◆ **What is being asked**
Reproduce the extracted text of every row below, line for line and unchanged. Omit the pictures from the output.

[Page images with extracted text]
______
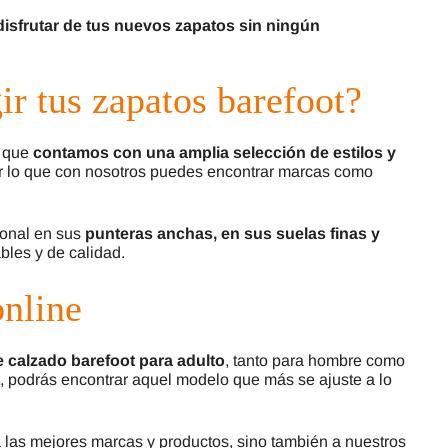
disfrutar de tus nuevos zapatos sin ningún
ir tus zapatos barefoot?
r que
contamos con una amplia selección de estilos y
or lo que con nosotros puedes encontrar marcas como
ional en sus
punteras anchas, en sus suelas finas y
bles y de calidad.
online
 calzado barefoot para adulto
, tanto para hombre como
os, podrás encontrar aquel modelo que más se ajuste a lo
 las mejores marcas y productos, sino también a nuestros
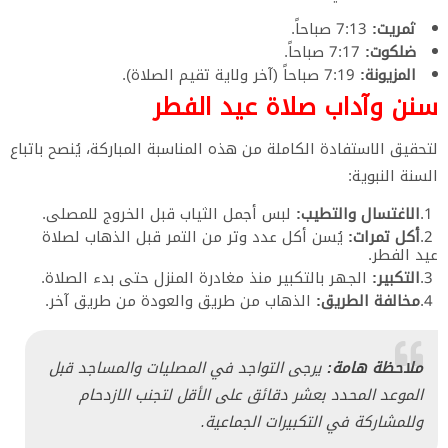
ثمريت:
7:13 صباحاً.
ضلكوت:
7:17 صباحاً.
المزيونة:
7:19 صباحاً (آخر ولاية تقيم الصلاة).
​سنن وآداب صلاة عيد الفطر
​لتحقيق الاستفادة الكاملة من هذه المناسبة المباركة، يُنصح باتباع
السنة النبوية:
الاغتسال والتطيب:
لبس أجمل الثياب قبل الخروج للمصلى.
أكل تمرات:
يُسن أكل عدد وتر من التمر قبل الذهاب لصلاة
عيد الفطر.
التكبير:
الجهر بالتكبير منذ مغادرة المنزل حتى بدء الصلاة.
مخالفة الطريق:
الذهاب من طريق والعودة من طريق آخر.
ملاحظة هامة:
يرجى التواجد في المصليات والمساجد قبل
الموعد المحدد بعشر دقائق على الأقل لتجنب الازدحام
وللمشاركة في التكبيرات الجماعية.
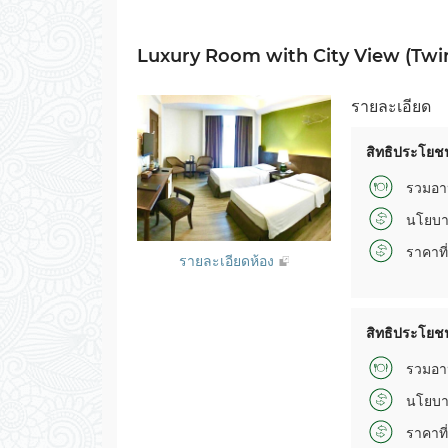
Luxury Room with City View (Twi
รายละเอียด
สิทธิประโยชน
รวมอา
นโยบา
ราคาที่
รายละเอียดห้อง
สิทธิประโยชน
รวมอา
นโยบา
ราคาที่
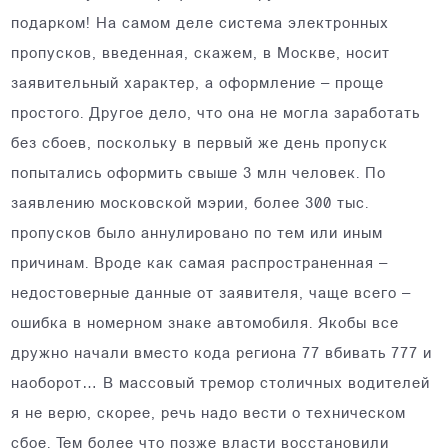
подарком! На самом деле система электронных
пропусков, введенная, скажем, в Москве, носит
заявительный характер, а оформление – проще
простого. Другое дело, что она не могла заработать
без сбоев, поскольку в первый же день пропуск
попытались оформить свыше 3 млн человек. По
заявлению московской мэрии, более 300 тыс.
пропусков было аннулировано по тем или иным
причинам. Вроде как самая распространенная –
недостоверные данные от заявителя, чаще всего –
ошибка в номерном знаке автомобиля. Якобы все
дружно начали вместо кода региона 77 вбивать 777 и
наоборот… В массовый тремор столичных водителей
я не верю, скорее, речь надо вести о техническом
сбое. Тем более что позже власти восстановили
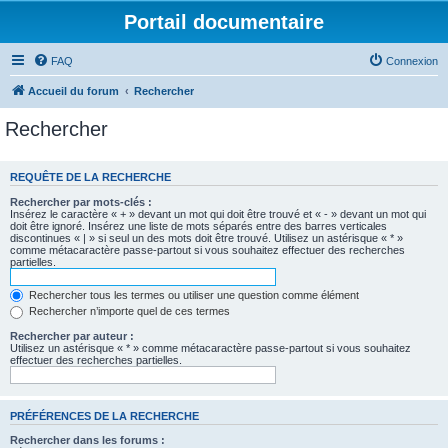
Portail documentaire
FAQ
Connexion
Accueil du forum
Rechercher
Rechercher
REQUÊTE DE LA RECHERCHE
Rechercher par mots-clés :
Insérez le caractère « + » devant un mot qui doit être trouvé et « - » devant un mot qui
doit être ignoré. Insérez une liste de mots séparés entre des barres verticales
discontinues « | » si seul un des mots doit être trouvé. Utilisez un astérisque « * »
comme métacaractère passe-partout si vous souhaitez effectuer des recherches
partielles.
Rechercher tous les termes ou utiliser une question comme élément
Rechercher n’importe quel de ces termes
Rechercher par auteur :
Utilisez un astérisque « * » comme métacaractère passe-partout si vous souhaitez
effectuer des recherches partielles.
PRÉFÉRENCES DE LA RECHERCHE
Rechercher dans les forums :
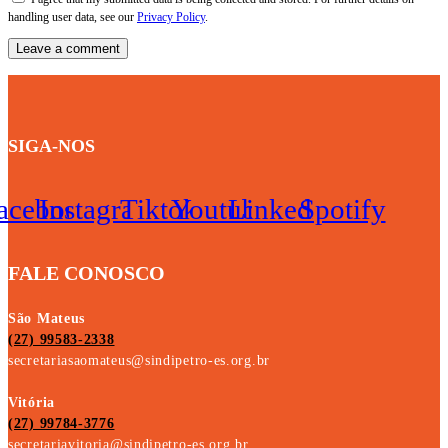
handling user data, see our
Privacy Policy
.
SIGA-NOS
acebook
Instagram
Tiktok
Youtube
Linkedin
Spotify
FALE CONOSCO
São Mateus
(27) 99583-2338
secretariasaomateus@sindipetro-es.org.br
Vitória
(27) 99784-3776
secretariavitoria@sindipetro-es.org.br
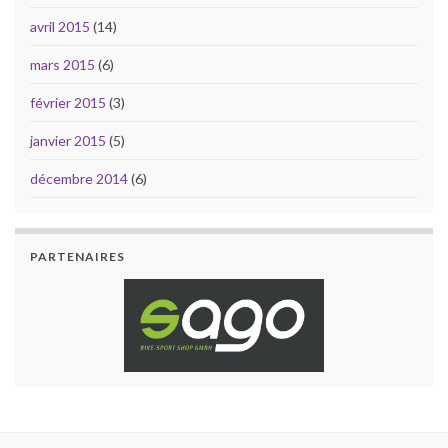
avril 2015
(14)
mars 2015
(6)
février 2015
(3)
janvier 2015
(5)
décembre 2014
(6)
PARTENAIRES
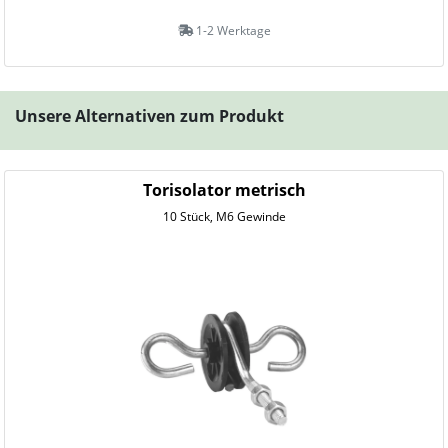
1-2 Werktage
Unsere Alternativen zum Produkt
Torisolator metrisch
10 Stück, M6 Gewinde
______
◆ **Result below**
disfrutar de tus nuevos zapatos sin ningún
ir tus zapatos barefoot?
r que
contamos con una amplia selección de estilos y
or lo que con nosotros puedes encontrar marcas como
ional en sus
punteras anchas, en sus suelas finas y
bles y de calidad.
online
 calzado barefoot para adulto
, tanto para hombre como
os, podrás encontrar aquel modelo que más se ajuste a lo
 las mejores marcas y productos, sino también a nuestros
ثمريت:
7:13 صباحاً.
ضلكوت:
7:17 صباحاً.
المزيونة:
7:19 صباحاً (آخر ولاية تقيم الصلاة).
​سنن وآداب صلاة عيد الفطر
​لتحقيق الاستفادة الكاملة من هذه المناسبة المباركة، يُنصح باتباع
السنة النبوية:
الاغتسال والتطيب:
لبس أجمل الثياب قبل الخروج للمصلى.
أكل تمرات:
يُسن أكل عدد وتر من التمر قبل الذهاب لصلاة
عيد الفطر.
التكبير:
الجهر بالتكبير منذ مغادرة المنزل حتى بدء الصلاة.
مخالفة الطريق:
الذهاب من طريق والعودة من طريق آخر.
ملاحظة هامة:
يرجى التواجد في المصليات والمساجد قبل
الموعد المحدد بعشر دقائق على الأقل لتجنب الازدحام
وللمشاركة في التكبيرات الجماعية.
Luxury Room with City View (Twi
รายละเอียด
สิทธิประโยชน
รวมอา
นโยบา
ราคาที่
รายละเอียดห้อง
สิทธิประโยชน
รวมอา
นโยบา
ราคาที่
подарком! На самом деле система электронных
пропусков, введенная, скажем, в Москве, носит
заявительный характер, а оформление – проще
простого. Другое дело, что она не могла заработать
без сбоев, поскольку в первый же день пропуск
попытались оформить свыше 3 млн человек. По
заявлению московской мэрии, более 300 тыс.
пропусков было аннулировано по тем или иным
причинам. Вроде как самая распространенная –
недостоверные данные от заявителя, чаще всего –
ошибка в номерном знаке автомобиля. Якобы все
дружно начали вместо кода региона 77 вбивать 777 и
наоборот… В массовый тремор столичных водителей
я не верю, скорее, речь надо вести о техническом
сбое. Тем более что позже власти восстановили
Portail documentaire
FAQ
Connexion
Accueil du forum
Rechercher
Rechercher
REQUÊTE DE LA RECHERCHE
Rechercher par mots-clés :
Insérez le caractère « + » devant un mot qui doit être trouvé et « - » devant un mot qui
doit être ignoré. Insérez une liste de mots séparés entre des barres verticales
discontinues « | » si seul un des mots doit être trouvé. Utilisez un astérisque « * »
comme métacaractère passe-partout si vous souhaitez effectuer des recherches
partielles.
Rechercher tous les termes ou utiliser une question comme élément
Rechercher n’importe quel de ces termes
Rechercher par auteur :
Utilisez un astérisque « * » comme métacaractère passe-partout si vous souhaitez
effectuer des recherches partielles.
PRÉFÉRENCES DE LA RECHERCHE
Rechercher dans les forums :
handling user data, see our
Privacy Policy
.
SIGA-NOS
acebook
Instagram
Tiktok
Youtube
Linkedin
Spotify
FALE CONOSCO
São Mateus
(27) 99583-2338
secretariasaomateus@sindipetro-es.org.br
Vitória
(27) 99784-3776
secretariavitoria@sindipetro-es.org.br
avril 2015
(14)
mars 2015
(6)
février 2015
(3)
janvier 2015
(5)
décembre 2014
(6)
PARTENAIRES
1-2 Werktage
Unsere Alternativen zum Produkt
Torisolator metrisch
10 Stück, M6 Gewinde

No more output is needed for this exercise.